There is evolution and development underway within Iranian-based hacker groups that coincides with Iran’s efforts at controlling political dissent and expanding offensive cyber capabilities. The capabilities of threat actors operating from Iran have traditionally been considered limited and have focused on politically motivated website defacement and DDoS attacks.
Our team has published a report that documents the activities of an Iran-based group, known as the Ajax Security Team, which has been targeting both US defense companies as well as those in Iran who are using popular anti-censorship tools to bypass Internet censorship controls in the country.
This group, which has its roots in popular Iranian hacker forums such as Ashiyane and Shabgard, has engaged in website defacements since 2010. However, by 2014, this group had transitioned to malware-based espionage, using a methodology consistent with other advanced persistent threats in this region.
It is unclear if the Ajax Security Team operates in isolation or if they are a part of a larger coordinated effort. We have observed this group leverage varied social engineering tactics as a means to lure their targets into infecting themselves with malware. They use malware tools that do not appear to be publicly available. Although we have not observed the use of exploits as a means to infect victims, members of the Ajax Security Team have previously used exploit code in web site defacement operations.
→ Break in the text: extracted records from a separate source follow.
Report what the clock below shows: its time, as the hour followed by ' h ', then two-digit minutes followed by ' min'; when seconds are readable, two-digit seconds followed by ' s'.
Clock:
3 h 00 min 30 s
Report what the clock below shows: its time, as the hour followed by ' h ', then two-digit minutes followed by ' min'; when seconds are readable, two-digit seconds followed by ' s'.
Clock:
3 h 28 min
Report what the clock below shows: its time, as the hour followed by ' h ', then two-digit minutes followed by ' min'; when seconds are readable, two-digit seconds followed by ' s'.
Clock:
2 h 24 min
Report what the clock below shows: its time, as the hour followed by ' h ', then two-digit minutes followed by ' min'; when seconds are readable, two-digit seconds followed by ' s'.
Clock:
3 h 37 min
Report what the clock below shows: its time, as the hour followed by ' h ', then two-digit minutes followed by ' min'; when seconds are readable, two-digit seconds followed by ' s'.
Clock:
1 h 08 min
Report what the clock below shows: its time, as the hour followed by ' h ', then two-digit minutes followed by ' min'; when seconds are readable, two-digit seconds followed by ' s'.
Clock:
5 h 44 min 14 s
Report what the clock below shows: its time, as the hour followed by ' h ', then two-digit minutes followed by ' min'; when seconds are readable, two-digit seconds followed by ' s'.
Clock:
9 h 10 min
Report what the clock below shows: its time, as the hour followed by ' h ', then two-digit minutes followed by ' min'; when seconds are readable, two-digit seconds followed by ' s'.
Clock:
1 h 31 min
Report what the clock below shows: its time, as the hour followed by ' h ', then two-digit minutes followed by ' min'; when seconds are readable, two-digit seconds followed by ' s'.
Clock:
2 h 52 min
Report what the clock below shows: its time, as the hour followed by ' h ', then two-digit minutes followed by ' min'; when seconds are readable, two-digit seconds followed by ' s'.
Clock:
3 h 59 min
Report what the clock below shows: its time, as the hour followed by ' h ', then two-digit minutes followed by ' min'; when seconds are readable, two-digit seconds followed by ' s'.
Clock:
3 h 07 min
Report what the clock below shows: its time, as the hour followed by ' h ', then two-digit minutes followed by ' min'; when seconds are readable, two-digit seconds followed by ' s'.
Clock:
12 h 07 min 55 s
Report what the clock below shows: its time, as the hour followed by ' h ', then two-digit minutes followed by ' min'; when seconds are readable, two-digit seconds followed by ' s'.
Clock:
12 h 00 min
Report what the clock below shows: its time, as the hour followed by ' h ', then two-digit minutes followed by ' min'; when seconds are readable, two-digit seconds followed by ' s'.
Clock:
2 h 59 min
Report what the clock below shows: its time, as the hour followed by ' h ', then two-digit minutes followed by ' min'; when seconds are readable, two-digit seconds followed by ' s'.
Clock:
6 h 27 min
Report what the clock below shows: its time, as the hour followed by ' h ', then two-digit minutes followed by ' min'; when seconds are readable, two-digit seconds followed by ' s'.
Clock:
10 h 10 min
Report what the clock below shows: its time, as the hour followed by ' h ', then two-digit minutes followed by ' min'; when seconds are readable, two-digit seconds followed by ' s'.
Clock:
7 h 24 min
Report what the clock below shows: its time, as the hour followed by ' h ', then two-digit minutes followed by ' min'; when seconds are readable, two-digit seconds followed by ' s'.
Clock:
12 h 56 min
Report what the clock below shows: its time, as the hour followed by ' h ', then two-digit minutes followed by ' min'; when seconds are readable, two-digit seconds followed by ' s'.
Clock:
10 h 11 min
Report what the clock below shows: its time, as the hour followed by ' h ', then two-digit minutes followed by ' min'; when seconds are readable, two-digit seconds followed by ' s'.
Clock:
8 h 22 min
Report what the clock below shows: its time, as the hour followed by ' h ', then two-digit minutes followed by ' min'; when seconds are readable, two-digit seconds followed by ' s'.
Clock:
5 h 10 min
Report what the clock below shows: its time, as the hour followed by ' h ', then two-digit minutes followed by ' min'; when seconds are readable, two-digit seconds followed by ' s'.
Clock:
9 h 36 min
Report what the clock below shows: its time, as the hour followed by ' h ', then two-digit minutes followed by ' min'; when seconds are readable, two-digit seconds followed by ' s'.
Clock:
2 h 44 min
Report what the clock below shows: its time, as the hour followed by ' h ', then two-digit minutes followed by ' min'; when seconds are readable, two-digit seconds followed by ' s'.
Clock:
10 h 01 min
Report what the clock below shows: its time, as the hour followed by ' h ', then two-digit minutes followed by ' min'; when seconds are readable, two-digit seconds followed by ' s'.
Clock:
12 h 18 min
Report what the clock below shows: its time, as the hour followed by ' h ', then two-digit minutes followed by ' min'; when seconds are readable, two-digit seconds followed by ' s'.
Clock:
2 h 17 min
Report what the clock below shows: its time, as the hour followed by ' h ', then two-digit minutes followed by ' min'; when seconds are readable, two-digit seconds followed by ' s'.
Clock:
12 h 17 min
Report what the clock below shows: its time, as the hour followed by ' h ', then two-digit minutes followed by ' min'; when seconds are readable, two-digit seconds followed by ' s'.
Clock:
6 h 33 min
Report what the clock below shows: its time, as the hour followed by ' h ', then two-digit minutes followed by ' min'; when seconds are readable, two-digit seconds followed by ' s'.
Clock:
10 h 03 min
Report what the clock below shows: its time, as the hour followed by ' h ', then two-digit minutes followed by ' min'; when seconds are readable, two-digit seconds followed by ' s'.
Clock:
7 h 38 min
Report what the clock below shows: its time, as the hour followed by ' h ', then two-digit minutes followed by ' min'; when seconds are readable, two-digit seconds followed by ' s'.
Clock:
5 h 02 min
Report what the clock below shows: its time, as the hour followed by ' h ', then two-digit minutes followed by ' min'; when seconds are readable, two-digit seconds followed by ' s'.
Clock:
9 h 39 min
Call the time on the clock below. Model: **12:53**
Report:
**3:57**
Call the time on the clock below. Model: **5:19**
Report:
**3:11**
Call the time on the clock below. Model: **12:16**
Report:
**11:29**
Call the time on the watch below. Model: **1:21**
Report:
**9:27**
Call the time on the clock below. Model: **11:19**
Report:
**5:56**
The objectives of this group are consistent with Iran’s efforts at controlling political dissent and expanding offensive cyber capabilities, but we believe that members of the group may also be dabbling in traditional cybercrime. This indicates that there is a considerable grey area between the cyber espionage capabilities of Iran’s hacker groups and any direct Iranian government or military involvement.
Although the Ajax Security Team’s capabilities remain unclear, we believe that their current operations have been somewhat successful. We assess that if these actors continue the current pace of their operations they will improve their capabilities in the mid-term.